I make websites locally and then upload them via FTP-manager to the server. On local I use Denwer. Recently, more and more began to experience inconvenience in working in this way, because. I have to work immediately on three computers: work, home and laptop. I have to store all projects on a mobile HDD, which I always carry with me and connect to the computer on which I will work.
Someone advised using clouds. Tried to work through dropbox and yandex.disk. Those. all projects together with Denver kept there. But in the end, the files constantly came into conflict, duplicates were created, they did not always have time to synchronize before the computer was turned off, etc. In short, there were inconveniences.
Recommended VPS. But then it turns out that when working with a project, you always need to first upload the file to the local area, work with it, and upload it back. Or use an editor that supports FTP in such a way that it works with the remote file system as with the local one. I am working in Sublime and phpStorm.
Can anyone give advice on how to properly organize the work in my case?
Answer the question
In order to leave comments, you need to log in
PHPStorm + GIT Deploy the
last one somewhere on the VPS and link the clients to the code, if necessary.
Look, Windows development is a pain. There is no normal console, and sooner or later it will be needed, the existing solutions are quite crutch. Throw this idea and go to the next level. I recommend switching to Linux as soon as possible, install ubuntu or mint as the second system at home (they are almost identical), it will come in handy for you. On it, you train in an elementary way to set up a LAMP or LEMP stack . If you are not friends with the console at all, then it will be hard, but with minimal skills you will figure it out quickly.
Next, create an account on bitbucket.com - you can store git repositories there for free, including private ones. playingwith git. Now your code can always be transferred to any machine, even in Denwer on a laptop, even in production, there would be Internet.
In principle, this is already enough for productive work, for further development, play around with vagrant - this is such a thing for virtualization. You can create a bunch of machines with a different set of software, for debugging at least a bald trait.
Then you can start a VPS for $5 per month. Get $10 using my referral link , enough for a couple of months of testing. I recommend to arrange something like hosting on it . It will be easy to administer, you can launch some of your projects, and immediately show the result to the client.
The life of a typical PHP programmer is
hard and unsightly
. No mobile HDDs. No FTP sync.
Well, specifically on the issue:
Of course, locally. You have described so many problems, and it is you who are working on your own. Imagine that you will need to work together. Threesome. Ten of them. All scattered around the world and there is only skype.
Each developer should have their own comfortable unique environment.
0. Instead of Windows - * nix
1. Instead of Denver - a built-in web server to start with. Then, if necessary (with your approach, it may not appear soon), a full-fledged web server.
2. Instead of dropboxes and mobile HDDs - a version control system
3. Instead of FTP synchronization - some normal deployment workflow (for example, www.davegardner.me.uk/blog/2012/02/13/php-deployme... ). Plus something keeping track of dependencies (like https://getcomposer.org/ )
... and in such a way that it works with the remote file system as with the local one.
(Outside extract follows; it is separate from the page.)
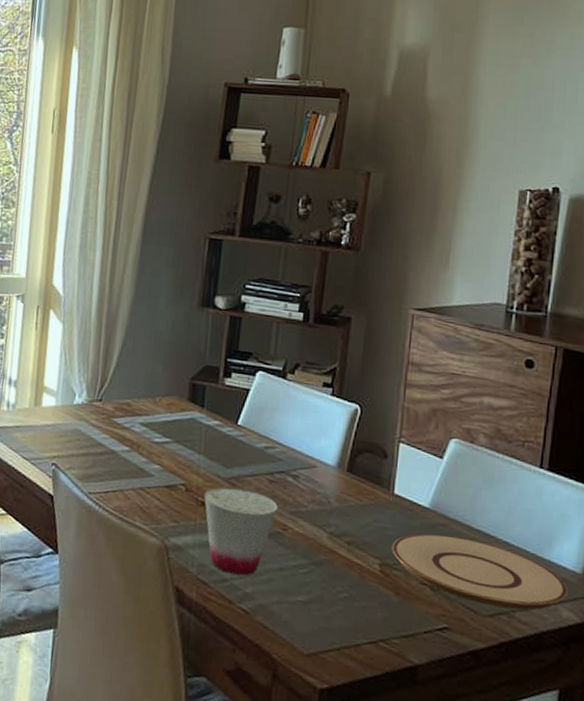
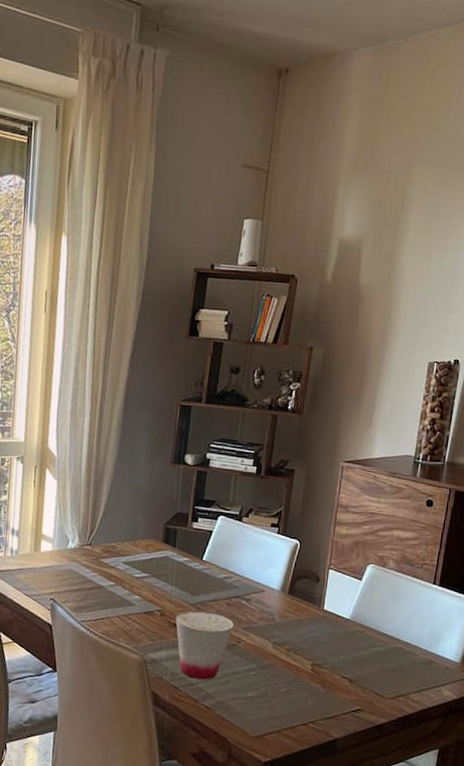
plate: present [391,533,569,610] -> none [320,638,450,693]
I have a VPS specifically for small projects and for development (to immediately show clients). It is mounted via sshfs (under Linux or OS X), and the work is carried out as with a local server. Under Win sshfs, of course, no. The only alternative that somehow agreed to work is ExpanDrive.
Well, you need to have some kind of VCS, git or Mercurial is the same. So that we don’t do any improvements in production, and so that there are no problems when uploading updates.
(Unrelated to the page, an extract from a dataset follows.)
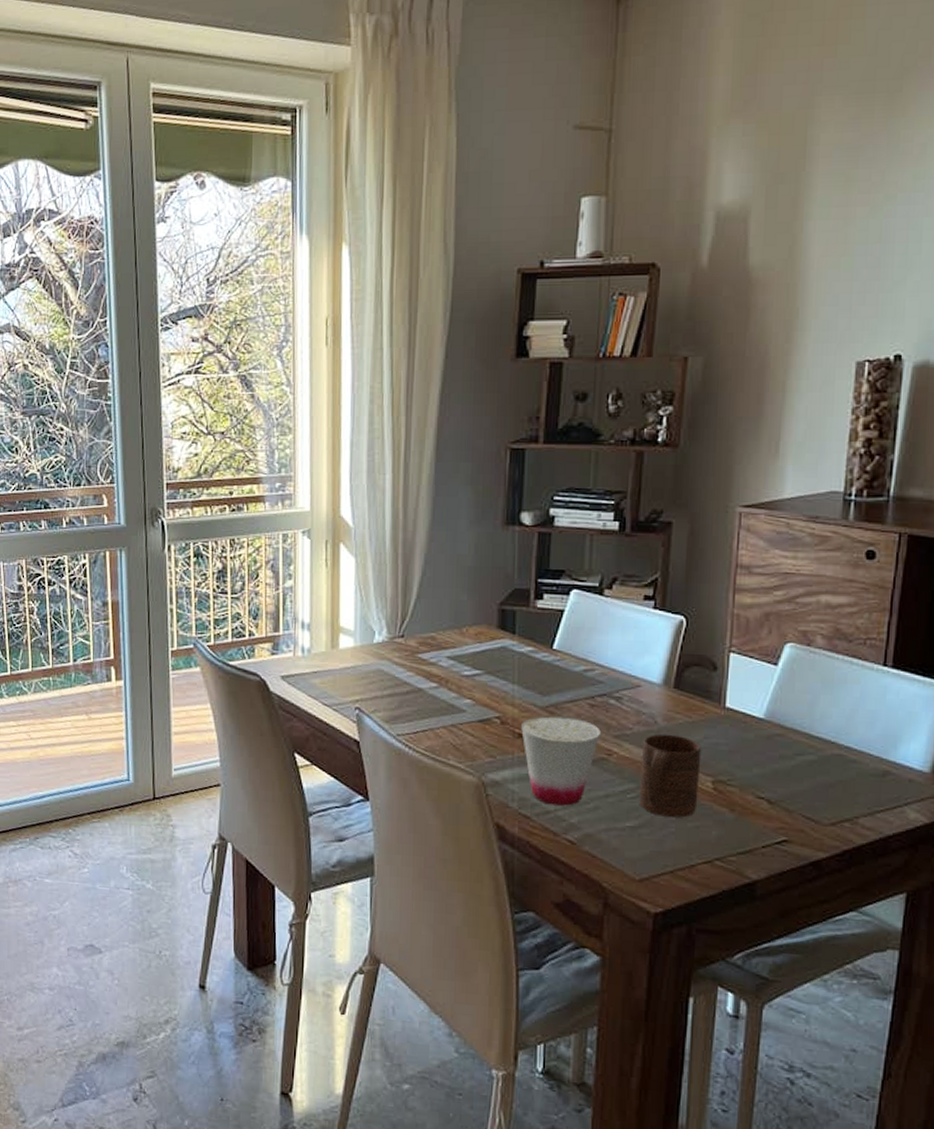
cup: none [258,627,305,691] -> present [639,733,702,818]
In some cases, you can also raise a local server (for example, it is supposed to be developed in the absence of high-quality Internet). In the presence of VCS, this is then easily poured into any server, whether it is a test or working one.
Connecting to a project remotely via FTP or SSH, even with an IDE, is hell.
Even using Linux and mounting a folder is still hell.
Moreover - editing the code on the server directly is the main cause of hell, and not possible breaks when edits are not saved at all.
Only Git, only deploy commits and nothing else.
Development only on local, the system should be easily deployed with test data.
Didn't find what you were looking for?